Document section
▶

The absolute reference approach prevents you from seeing the images in your master file while you edit it. The runat approach might
increase server load (I'd like to know if that's the case).

I'm wondering if there is any other workaround.

- Mark
 
S

Scott Allen

The absolute reference approach prevents you from seeing the images in your master file while you edit it. The runat approach might
increase server load (I'd like to know if that's the case).

I'm wondering if there is any other workaround.

There are a couple other apporoaches. One is to use a skin, and a
SkinID on the image. Images inside of themes are a little easier to
manage (it's still essentially a server side control, though, because
that would be skinning an asp:Image tag.

Another approach is to specify the image using a class inside a style
sheet. Images are pulled relative to the stylesheet location, so you
only have to worry about including the stylesheet from the correct
directory (which is easy with themes, since the runtime auto-magically
adds them to the <head>).
 
C

Christopher Reed

I believe that you need to reverse your thinking regarding master pages.
When the ASPX page is rendered, it uses the master page to accomplish some
of that rendering. So, the ASPX page is really the base and master page is
associated with it, meaning that everything in the master page should be
associated to the potential location of your ASPX pages.

I hope this makes sense.
 
M

Mark Olbert

Christopher,

It makes perfect sense. But that kind of master page is less useful than the one that works the other way (which is what is implied
by the term "master page" in the first place).

- Mark
 
C

Christopher Reed

It's my guess that the phrase "master page" is the confusion. For example,
a master document in Word is just that: the main document that controls the
rest of the Word documents.

A master page in ASP.NET, as I see it, is nothing more than a fancy include
file (a la Classic ASP) or a grand user control (a la ASP.NET 1.x). In
fact, I prefer its role because it allows me as I'm working on a website to
be able to pull items that I keep using over and over and put them there in
the master page. So, I guess maybe the naming convention of "master page"
could have thought out more.
 
T

tdavisjr

Christopher said:
It's my guess that the phrase "master page" is the confusion. For example,
a master document in Word is just that: the main document that controls the
rest of the Word documents.

A master page in ASP.NET, as I see it, is nothing more than a fancy include
file (a la Classic ASP) or a grand user control (a la ASP.NET 1.x). In
fact, I prefer its role because it allows me as I'm working on a website to
be able to pull items that I keep using over and over and put them there in
the master page. So, I guess maybe the naming convention of "master page"
could have thought out more.

Yes. Your are correct. Once again, the marketing folks dropped the
ball again. In v 1.1 with the concept of user controls and now in V 2.0
with MasterPages.
 
M

Mark Olbert

Or maybe they didn't. "Master Page" sounds a lot more impressive than "super user control" :)...and it also sounds like it delivers
on a known need, even if it doesn't, quite.

◀

Information shown
▶

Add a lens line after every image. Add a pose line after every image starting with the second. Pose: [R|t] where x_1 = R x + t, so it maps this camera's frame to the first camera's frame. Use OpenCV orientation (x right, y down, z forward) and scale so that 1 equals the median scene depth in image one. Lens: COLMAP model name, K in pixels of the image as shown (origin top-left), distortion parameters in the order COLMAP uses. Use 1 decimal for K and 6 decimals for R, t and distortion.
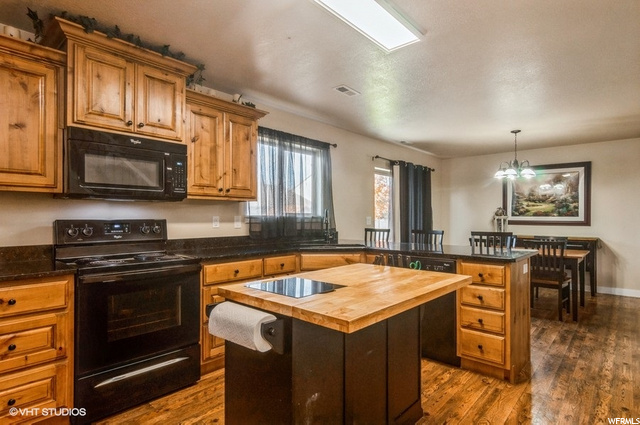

◀

Tasks to carry out
1. Quote everything in the master page discussion from "I believe that" down to "this makes sense.".
2. Summarize the master page discussion in three sentences.

Responses by task
1.
I believe that you need to reverse your thinking regarding master pages.
When the ASPX page is rendered, it uses the master page to accomplish some
of that rendering. So, the ASPX page is really the base and master page is
associated with it, meaning that everything in the master page should be
associated to the potential location of your ASPX pages.

I hope this makes sense.

2. Mark Olbert says that absolute image references hide the images in the master file during editing and that the runat approach might increase server load, and Scott Allen suggests using a skin with a SkinID or specifying the image through a style sheet class. Christopher Reed argues that the ASPX page is really the base and the master page is associated with it, describing a master page as a fancy include file or grand user control whose name could have been thought out more. tdavisjr agrees and blames the marketing folks, while Mark Olbert replies that "Master Page" sounds more impressive than "super user control."